Students experiencing homelessness need what is called an unaccompanied homeless youth verification letter to get financial aid. Mara Stephens, homeless liaison with Project Homeless Education and Learning Program, is the one who provides them with these letters.
“Of the students I hand out letters to, probably 85 percent are interested in furthering their education,” Stephens said.
What stops these students from following their dreams of college is perceived obstacles–often ones with no substantial basis.
“Some of these kids, they just see walls in front of them,” Stephens said. “When I meet with them I can help take down those walls. I had a student come in and tell me, ‘I wasn’t thinking about college, but after talking to you, now I am.’”
Many students have to change the way they view higher education in general before they can actually see the way academics can better their lives. The spheres they are part of and the people influencing their life doesn’t make that easy, according to Stephens.
“They could be coming from a family where they’re the first to graduate college,” Stephens said. “They may be coming from a place where they don’t know anyone who has benefitted from college…They might not have parents, but they may have family members that are influencing their commitment to education.”
Hayes works with these students to help them receive financial aid, a critical piece of getting them to school. Most of these students can’t get the paperwork for the Free Application for Federal Student Aid on their own.
“Getting [tax info] from the parents can be impossible,” Hayes said. “But if we can determine that the student is an independent, they don’t have to worry about putting parent info on the FAFSA.”
If Hayes can prove that the student is independent, they’re eligible for substantially more loans.
“Whereas dependent students can get $5500 max a year, an independent gets $9500,” Hayes said. “They have an opportunity to get a pretty good financial aid award.”
Financial aid isn’t the only support Perez has received at COCC.

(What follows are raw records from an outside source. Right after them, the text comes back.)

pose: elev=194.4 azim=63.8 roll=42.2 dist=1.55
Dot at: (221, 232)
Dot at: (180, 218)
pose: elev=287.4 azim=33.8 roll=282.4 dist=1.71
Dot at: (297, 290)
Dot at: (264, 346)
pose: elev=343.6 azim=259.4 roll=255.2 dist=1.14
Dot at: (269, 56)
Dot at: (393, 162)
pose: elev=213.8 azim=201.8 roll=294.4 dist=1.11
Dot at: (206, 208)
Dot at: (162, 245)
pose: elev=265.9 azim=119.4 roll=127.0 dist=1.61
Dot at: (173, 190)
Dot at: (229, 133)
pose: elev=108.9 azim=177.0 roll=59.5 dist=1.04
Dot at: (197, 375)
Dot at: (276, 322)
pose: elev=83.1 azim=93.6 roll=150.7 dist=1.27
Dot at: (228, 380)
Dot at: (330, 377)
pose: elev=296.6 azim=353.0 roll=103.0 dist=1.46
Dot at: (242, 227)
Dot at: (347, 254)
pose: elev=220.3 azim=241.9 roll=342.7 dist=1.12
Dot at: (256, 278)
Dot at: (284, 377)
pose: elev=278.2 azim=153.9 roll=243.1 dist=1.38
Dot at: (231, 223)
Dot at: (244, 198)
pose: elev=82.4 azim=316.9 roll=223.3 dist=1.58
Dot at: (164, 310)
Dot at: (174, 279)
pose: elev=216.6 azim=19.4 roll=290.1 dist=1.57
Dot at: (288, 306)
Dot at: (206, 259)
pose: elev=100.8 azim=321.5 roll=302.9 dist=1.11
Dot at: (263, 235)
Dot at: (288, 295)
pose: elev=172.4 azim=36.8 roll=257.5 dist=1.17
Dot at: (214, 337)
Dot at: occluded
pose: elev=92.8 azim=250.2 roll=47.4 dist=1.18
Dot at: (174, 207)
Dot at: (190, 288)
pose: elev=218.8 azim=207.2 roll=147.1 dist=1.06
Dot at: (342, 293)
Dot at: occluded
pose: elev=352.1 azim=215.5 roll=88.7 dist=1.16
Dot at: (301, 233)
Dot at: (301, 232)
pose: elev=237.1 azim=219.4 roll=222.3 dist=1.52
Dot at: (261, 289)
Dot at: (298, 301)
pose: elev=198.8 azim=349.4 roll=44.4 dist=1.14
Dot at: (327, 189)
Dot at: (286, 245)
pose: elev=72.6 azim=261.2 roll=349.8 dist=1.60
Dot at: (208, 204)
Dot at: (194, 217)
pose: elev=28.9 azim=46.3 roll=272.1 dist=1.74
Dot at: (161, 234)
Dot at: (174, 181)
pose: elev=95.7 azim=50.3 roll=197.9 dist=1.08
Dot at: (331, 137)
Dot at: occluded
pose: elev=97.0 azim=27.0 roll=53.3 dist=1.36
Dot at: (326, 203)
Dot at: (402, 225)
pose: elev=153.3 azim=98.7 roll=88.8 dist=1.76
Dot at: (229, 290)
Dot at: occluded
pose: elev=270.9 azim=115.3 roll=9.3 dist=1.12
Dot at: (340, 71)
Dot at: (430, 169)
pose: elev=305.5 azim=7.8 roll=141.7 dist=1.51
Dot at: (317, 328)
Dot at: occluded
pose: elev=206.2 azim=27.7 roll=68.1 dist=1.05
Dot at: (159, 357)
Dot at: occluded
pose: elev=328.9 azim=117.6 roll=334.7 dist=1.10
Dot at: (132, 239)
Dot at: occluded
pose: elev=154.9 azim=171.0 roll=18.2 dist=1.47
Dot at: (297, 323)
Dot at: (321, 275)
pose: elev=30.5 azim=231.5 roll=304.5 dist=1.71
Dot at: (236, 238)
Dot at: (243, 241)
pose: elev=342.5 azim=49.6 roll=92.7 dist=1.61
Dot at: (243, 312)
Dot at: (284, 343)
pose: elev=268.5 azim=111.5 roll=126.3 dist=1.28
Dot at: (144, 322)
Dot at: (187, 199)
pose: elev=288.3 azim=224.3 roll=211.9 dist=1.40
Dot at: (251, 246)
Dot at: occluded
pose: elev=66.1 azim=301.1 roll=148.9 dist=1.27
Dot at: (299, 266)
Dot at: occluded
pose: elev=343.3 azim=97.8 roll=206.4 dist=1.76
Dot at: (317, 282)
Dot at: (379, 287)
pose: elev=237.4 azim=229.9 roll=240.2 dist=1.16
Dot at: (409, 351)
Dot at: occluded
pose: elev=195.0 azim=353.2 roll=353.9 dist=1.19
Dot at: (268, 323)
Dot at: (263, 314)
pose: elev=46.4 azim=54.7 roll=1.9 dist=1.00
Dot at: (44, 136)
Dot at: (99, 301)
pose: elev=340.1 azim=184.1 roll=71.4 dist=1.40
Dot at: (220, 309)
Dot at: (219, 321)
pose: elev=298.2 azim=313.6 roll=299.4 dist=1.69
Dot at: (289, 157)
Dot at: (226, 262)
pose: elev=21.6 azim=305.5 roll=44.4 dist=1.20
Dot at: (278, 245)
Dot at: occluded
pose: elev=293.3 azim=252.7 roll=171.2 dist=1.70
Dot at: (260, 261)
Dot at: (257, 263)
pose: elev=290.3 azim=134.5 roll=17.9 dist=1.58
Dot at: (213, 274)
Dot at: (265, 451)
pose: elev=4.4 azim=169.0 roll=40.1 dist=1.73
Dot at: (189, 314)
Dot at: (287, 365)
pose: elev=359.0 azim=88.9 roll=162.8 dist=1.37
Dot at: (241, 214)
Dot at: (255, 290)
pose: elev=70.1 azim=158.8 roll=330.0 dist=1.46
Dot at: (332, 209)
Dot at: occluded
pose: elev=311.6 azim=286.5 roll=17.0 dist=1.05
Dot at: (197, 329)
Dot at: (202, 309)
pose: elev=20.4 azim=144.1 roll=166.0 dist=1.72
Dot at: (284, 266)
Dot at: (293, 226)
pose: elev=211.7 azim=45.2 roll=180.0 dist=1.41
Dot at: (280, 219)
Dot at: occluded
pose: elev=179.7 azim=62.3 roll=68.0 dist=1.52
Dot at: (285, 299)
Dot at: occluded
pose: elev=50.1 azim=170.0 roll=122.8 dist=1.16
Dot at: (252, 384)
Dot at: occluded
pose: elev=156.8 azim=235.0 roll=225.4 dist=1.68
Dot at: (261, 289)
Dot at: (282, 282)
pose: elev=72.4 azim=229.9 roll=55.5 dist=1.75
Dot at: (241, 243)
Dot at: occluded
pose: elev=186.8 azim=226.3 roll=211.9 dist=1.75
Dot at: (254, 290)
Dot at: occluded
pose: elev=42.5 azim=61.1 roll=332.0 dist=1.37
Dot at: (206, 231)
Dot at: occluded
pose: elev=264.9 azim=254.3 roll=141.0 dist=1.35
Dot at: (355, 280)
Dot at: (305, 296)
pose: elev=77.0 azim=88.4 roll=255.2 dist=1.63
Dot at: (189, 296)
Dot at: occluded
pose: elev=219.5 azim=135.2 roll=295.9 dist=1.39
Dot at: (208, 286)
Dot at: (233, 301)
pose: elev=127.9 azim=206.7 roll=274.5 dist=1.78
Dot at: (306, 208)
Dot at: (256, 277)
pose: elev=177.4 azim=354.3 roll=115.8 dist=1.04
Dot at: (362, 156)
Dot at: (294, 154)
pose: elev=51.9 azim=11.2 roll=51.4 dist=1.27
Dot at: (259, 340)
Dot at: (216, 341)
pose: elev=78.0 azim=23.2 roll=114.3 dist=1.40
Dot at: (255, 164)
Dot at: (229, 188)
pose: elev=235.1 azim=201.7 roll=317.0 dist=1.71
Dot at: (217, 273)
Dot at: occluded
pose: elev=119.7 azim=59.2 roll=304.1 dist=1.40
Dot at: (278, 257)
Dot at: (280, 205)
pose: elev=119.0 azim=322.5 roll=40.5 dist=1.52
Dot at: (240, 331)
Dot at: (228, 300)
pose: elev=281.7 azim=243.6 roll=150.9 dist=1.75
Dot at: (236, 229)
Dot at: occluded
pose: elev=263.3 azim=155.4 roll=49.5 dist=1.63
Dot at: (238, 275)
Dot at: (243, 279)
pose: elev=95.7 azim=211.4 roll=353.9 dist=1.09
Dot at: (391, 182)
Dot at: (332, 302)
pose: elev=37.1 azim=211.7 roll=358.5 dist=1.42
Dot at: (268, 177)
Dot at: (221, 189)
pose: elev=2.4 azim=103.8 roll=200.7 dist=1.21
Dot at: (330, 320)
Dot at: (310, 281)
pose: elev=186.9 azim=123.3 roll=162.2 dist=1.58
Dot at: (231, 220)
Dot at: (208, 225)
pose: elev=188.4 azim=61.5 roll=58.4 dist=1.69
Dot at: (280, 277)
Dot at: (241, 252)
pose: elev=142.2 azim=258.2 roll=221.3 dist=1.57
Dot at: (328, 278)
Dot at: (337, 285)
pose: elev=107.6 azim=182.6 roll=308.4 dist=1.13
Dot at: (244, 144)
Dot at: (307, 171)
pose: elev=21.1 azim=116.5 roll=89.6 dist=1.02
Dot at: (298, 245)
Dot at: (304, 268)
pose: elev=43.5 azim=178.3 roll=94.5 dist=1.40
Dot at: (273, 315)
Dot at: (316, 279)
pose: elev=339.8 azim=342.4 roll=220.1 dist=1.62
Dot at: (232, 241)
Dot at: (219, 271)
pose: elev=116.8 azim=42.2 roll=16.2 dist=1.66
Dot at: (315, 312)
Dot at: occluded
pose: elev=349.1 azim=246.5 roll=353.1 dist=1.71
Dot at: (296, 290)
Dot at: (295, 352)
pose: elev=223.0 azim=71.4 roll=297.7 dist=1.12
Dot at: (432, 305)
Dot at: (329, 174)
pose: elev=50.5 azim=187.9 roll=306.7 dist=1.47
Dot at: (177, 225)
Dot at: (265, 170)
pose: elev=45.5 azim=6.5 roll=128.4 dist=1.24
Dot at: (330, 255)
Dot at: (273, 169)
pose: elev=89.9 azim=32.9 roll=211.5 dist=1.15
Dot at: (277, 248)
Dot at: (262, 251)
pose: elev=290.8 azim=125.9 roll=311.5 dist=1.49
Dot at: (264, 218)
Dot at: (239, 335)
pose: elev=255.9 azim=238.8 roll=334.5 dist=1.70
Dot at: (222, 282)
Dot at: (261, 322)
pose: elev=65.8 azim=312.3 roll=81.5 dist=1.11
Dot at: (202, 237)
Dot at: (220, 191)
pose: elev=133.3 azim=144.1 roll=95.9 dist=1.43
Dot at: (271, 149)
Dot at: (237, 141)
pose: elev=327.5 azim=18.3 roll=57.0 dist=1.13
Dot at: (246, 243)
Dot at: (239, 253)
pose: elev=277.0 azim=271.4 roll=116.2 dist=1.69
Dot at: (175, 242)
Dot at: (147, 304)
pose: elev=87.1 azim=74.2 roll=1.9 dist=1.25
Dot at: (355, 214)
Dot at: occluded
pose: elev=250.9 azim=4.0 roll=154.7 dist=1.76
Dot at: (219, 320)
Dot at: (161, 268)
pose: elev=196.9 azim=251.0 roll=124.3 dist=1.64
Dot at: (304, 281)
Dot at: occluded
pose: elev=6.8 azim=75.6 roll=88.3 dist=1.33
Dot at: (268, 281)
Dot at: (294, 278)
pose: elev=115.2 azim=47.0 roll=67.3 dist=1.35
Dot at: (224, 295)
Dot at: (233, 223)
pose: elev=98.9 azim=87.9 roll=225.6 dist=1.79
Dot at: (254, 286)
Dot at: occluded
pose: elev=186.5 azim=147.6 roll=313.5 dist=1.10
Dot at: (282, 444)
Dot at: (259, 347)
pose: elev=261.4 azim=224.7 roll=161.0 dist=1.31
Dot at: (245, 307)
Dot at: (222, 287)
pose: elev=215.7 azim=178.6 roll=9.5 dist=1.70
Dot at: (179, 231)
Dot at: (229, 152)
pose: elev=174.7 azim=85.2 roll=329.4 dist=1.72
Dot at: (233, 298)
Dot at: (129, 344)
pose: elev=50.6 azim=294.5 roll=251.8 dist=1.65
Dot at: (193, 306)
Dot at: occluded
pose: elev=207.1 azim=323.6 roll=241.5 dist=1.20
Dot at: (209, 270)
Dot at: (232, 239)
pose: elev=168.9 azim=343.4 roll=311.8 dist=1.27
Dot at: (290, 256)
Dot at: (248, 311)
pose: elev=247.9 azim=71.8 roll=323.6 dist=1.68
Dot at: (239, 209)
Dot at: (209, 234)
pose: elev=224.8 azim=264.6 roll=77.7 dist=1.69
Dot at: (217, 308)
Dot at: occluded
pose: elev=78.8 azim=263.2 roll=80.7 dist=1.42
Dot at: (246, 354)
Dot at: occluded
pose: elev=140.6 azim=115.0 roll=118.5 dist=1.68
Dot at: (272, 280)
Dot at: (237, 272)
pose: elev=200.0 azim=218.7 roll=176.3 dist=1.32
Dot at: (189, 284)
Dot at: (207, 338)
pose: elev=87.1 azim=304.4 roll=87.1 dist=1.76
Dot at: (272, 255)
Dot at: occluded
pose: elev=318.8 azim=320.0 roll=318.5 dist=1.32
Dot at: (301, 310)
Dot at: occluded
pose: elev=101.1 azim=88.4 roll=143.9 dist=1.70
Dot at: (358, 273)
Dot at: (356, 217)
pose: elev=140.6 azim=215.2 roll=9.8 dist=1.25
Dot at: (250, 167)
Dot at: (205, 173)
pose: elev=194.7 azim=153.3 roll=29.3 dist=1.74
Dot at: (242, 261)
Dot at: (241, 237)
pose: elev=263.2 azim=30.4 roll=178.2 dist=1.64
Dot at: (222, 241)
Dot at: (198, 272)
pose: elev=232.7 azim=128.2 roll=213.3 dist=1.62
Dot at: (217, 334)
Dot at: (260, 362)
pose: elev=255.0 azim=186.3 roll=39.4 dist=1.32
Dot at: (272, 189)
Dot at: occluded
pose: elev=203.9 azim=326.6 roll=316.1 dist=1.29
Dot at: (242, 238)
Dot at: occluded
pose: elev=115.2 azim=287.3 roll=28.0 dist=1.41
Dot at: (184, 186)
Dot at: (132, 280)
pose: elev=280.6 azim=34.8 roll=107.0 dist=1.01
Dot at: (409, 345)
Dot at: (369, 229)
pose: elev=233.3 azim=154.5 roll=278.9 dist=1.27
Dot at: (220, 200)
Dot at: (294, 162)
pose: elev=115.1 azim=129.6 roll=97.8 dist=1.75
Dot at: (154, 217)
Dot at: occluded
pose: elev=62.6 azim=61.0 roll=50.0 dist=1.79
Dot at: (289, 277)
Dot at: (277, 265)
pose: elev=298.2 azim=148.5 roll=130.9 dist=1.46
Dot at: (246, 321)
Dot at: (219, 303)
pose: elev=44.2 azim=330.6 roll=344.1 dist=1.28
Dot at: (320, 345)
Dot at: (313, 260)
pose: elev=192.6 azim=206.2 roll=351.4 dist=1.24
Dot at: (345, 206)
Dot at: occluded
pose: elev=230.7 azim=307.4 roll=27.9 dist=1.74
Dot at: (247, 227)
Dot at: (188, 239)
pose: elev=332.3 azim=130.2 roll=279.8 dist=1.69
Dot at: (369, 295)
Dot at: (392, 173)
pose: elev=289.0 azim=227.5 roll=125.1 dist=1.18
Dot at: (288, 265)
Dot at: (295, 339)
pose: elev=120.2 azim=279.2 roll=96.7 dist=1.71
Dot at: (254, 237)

“I’ve never had a professor who didn’t believe in me,” Perez said. “I had to miss ten days of school last year, but I was honest and up-front with my professors and they let me turn the work in without docking points.”
Perez aspires to go University of Oregon and become a neurologist.
“When I tell people that, they think ‘he’s got no chance,’” Perez said. “I want to be successful. …Last year, I was here from when school opened to when it closed, working hard.”
But homeless students do have a chance at succeeding at COCC, Hayes believes, and he’s seen it happen.
“The great part about this job is having them come back to my office and seeing them succeed,” Hayes said.
On his own road to success, Perez encourages his fellow students to really be grateful for the situation they’re in.
“Don’t just get that credit,” Perez said. “Don’t just settle for a ‘C.’ …Your parents, maybe they’re annoying but they’re there for you when you fall on hard times.”
But Perez still doesn’t tell the students in his classes that he’s homeless, because he doesn’t want to be judged.
“We’re not homeless because we want to be,” Perez said. “We’re homeless because we don’t have a choice.”